ABSTRACT Research question Major sports events promises are often unrealised, despite locals facing protracted periods of socio-economic disruption. This is a pervasive and empirically verified trend, but little work theorises how and why host community interests become deprioritised. We look at one prominent host community stakeholder group, small businesses, and use a stakeholder salience lens and power-legitimacy-urgency attributes to discern how actual and perceived salience shifted between bidding and live staging, whilst juxtaposing promised outcomes versus realised outcomes. Research methods 38 interviews with businesses dis/affected by 2018 Commonwealth Games planning alongside documentary analysis. Results and findings (1) significant differences between actual and perceived salience, with perceived salience seemingly playing a more instrumental role when explaining stakeholder actions and outcomes; (2) perceived salience appeared lower than actual salience.
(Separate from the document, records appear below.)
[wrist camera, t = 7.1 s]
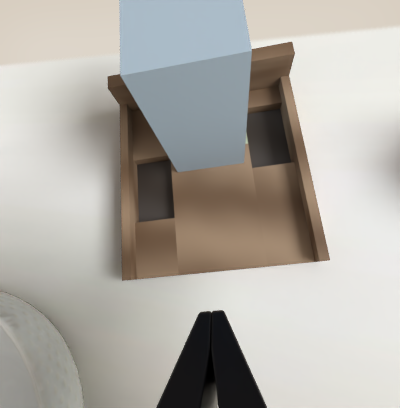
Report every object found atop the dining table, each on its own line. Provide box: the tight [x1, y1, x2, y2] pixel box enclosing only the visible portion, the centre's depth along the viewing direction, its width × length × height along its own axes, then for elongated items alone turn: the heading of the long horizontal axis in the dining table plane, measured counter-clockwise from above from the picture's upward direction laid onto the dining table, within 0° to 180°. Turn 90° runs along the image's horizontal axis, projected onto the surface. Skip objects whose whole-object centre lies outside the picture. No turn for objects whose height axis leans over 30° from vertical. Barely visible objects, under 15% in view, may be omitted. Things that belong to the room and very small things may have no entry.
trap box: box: [108, 42, 330, 281], centre depth 18 cm, size 14×13×4 cm
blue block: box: [119, 0, 252, 172], centre depth 15 cm, size 6×5×10 cm
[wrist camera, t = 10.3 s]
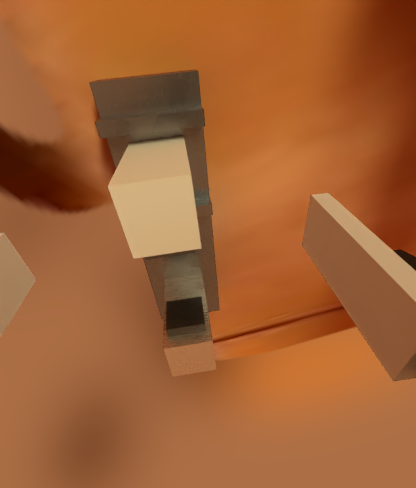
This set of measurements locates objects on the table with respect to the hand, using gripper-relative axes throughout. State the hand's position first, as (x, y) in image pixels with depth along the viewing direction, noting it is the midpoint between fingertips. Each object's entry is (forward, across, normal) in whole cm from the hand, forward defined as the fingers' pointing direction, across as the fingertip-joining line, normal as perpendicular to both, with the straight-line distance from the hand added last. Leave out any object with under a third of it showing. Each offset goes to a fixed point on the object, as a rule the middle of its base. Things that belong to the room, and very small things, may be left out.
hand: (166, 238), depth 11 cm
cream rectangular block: (+10, -1, 0) cm, 10 cm away
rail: (+13, -1, -6) cm, 14 cm away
Therefore, businesses felt a) they had little power to leverage opportunities, b) delegitimised with interests’ counter to the event’s objectives, c) unlistened-to with no claim urgency and limited access to support to have interests addressed. Implications Although initially positioned as a definitive stakeholder, come Games-time, businesses possessed no attributes, questioning whether they were a stakeholder at all. This is a key contribution, alongside demonstrating how salience shifts over time, and distinctions between actual and perceived salience. Researchers can apply this theoretical lens to study stakeholder deprioritisation in the maelstrom of event planning, including businesses, residents, to vulnerable social groups.